● Records from a collection:
···

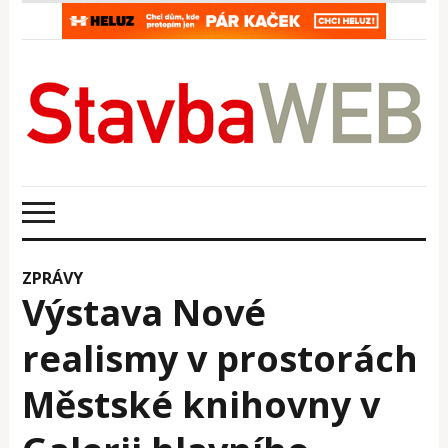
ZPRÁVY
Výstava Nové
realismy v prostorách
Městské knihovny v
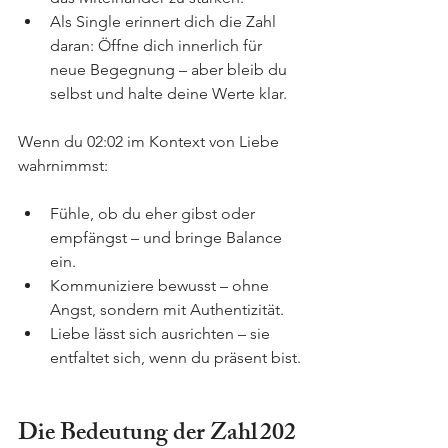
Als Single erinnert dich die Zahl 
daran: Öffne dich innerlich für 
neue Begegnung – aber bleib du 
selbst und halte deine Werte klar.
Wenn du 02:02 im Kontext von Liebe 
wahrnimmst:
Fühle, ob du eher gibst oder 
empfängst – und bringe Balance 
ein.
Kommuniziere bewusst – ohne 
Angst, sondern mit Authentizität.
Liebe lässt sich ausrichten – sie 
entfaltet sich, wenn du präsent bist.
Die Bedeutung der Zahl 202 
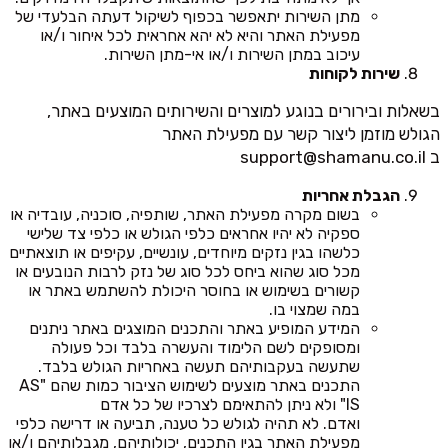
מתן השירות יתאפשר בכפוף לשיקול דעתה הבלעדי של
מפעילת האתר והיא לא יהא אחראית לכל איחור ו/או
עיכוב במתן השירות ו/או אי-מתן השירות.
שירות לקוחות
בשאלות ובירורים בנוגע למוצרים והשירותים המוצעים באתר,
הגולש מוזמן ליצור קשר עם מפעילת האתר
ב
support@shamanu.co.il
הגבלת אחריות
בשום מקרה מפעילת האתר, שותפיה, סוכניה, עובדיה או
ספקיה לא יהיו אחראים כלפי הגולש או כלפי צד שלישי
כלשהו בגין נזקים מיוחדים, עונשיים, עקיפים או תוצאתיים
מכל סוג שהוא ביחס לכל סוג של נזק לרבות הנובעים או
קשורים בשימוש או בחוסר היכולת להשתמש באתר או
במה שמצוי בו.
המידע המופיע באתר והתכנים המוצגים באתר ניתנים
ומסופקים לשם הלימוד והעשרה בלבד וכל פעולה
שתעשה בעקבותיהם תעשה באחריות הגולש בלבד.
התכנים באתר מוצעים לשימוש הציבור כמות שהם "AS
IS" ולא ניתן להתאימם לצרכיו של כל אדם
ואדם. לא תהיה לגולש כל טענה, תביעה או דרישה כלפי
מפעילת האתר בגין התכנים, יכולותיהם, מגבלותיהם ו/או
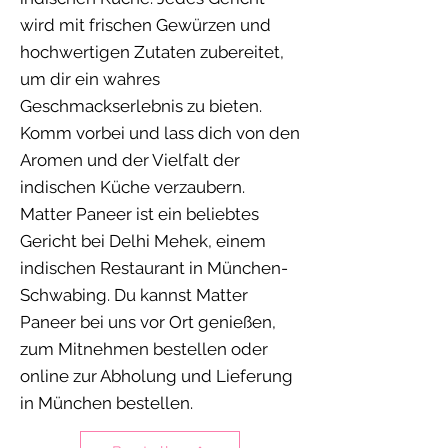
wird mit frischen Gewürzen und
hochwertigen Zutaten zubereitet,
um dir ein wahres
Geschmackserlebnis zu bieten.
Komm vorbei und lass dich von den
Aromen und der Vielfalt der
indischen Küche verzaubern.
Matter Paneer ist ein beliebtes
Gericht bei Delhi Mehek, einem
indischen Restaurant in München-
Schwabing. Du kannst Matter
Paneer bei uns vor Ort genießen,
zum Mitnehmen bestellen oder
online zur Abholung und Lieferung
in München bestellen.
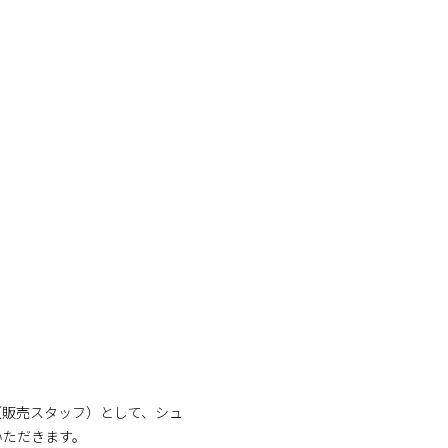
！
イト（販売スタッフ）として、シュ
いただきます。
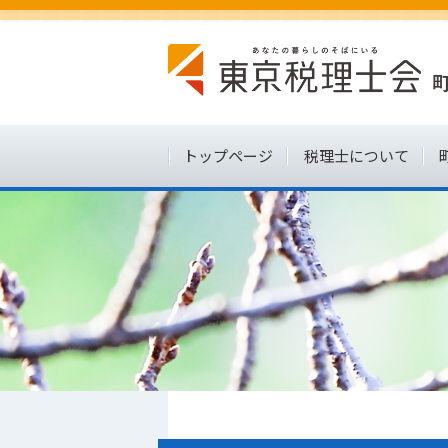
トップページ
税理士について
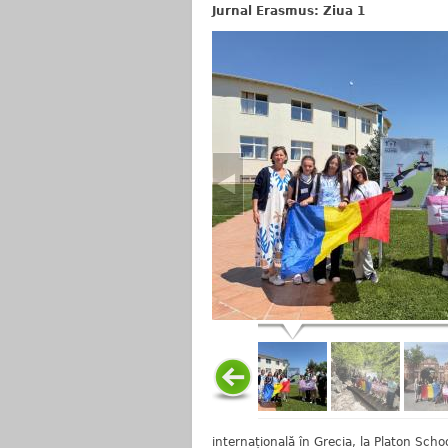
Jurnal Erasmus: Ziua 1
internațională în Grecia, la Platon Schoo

···

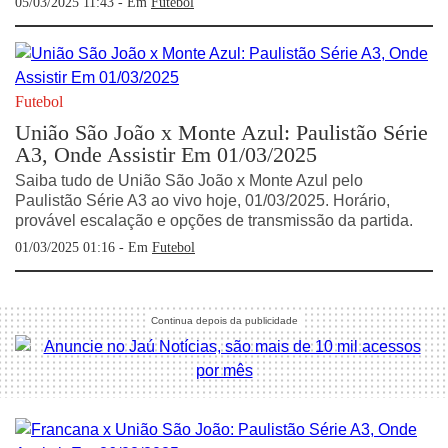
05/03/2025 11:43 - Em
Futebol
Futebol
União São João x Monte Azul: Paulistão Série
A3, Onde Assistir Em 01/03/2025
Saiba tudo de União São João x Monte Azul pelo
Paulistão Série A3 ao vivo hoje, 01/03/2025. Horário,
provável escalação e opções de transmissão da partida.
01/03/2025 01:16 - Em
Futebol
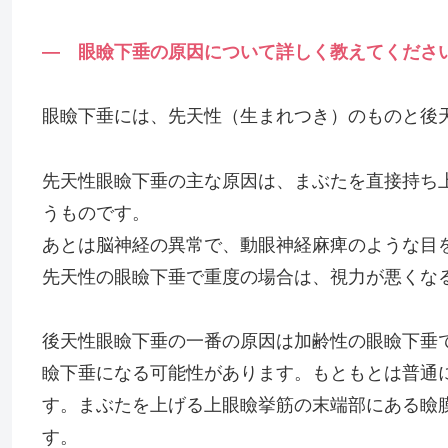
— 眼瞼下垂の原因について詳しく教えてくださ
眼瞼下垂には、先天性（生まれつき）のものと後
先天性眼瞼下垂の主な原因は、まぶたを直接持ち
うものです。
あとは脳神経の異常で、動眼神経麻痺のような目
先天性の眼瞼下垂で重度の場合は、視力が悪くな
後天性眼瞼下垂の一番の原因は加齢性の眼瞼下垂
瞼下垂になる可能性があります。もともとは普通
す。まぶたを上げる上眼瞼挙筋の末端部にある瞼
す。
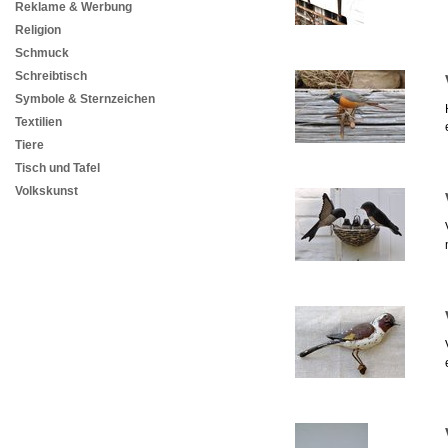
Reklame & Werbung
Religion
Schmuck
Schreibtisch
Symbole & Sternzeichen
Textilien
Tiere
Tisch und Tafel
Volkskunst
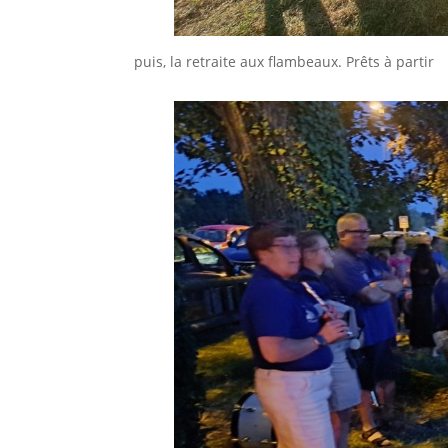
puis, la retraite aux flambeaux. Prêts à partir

···

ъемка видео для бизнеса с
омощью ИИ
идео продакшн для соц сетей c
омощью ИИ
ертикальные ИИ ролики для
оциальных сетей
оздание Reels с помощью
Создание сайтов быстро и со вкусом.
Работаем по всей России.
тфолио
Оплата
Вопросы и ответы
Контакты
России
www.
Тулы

···

● WRITTEN TASK: Show a copy of each line from the records above in which the string "União" occurs.

● REPLY TO THE EXERCISE:
União São João x Monte Azul: Paulistão Série
Saiba tudo de União São João x Monte Azul pelo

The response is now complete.